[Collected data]
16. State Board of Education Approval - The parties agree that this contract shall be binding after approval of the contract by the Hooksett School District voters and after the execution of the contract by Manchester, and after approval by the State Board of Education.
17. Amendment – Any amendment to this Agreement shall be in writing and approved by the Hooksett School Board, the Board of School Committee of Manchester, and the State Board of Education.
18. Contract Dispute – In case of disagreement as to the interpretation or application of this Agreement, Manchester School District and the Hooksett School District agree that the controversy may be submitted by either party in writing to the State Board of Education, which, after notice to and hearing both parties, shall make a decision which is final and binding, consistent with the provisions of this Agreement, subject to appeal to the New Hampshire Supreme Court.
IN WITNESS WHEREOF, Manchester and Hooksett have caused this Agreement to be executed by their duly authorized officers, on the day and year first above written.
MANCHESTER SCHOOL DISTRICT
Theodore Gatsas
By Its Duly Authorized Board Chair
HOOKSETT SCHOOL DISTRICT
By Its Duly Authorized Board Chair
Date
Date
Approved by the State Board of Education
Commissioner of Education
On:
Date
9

▸ **Activity**
The answer should be an exact reproduction of all the entries.

▸ **Answer below**
16. State Board of Education Approval - The parties agree that this contract shall be binding after approval of the contract by the Hooksett School District voters and after the execution of the contract by Manchester, and after approval by the State Board of Education.
17. Amendment – Any amendment to this Agreement shall be in writing and approved by the Hooksett School Board, the Board of School Committee of Manchester, and the State Board of Education.
18. Contract Dispute – In case of disagreement as to the interpretation or application of this Agreement, Manchester School District and the Hooksett School District agree that the controversy may be submitted by either party in writing to the State Board of Education, which, after notice to and hearing both parties, shall make a decision which is final and binding, consistent with the provisions of this Agreement, subject to appeal to the New Hampshire Supreme Court.
IN WITNESS WHEREOF, Manchester and Hooksett have caused this Agreement to be executed by their duly authorized officers, on the day and year first above written.
MANCHESTER SCHOOL DISTRICT
Theodore Gatsas
By Its Duly Authorized Board Chair
HOOKSETT SCHOOL DISTRICT
By Its Duly Authorized Board Chair
Date
Date
Approved by the State Board of Education
Commissioner of Education
On:
Date
9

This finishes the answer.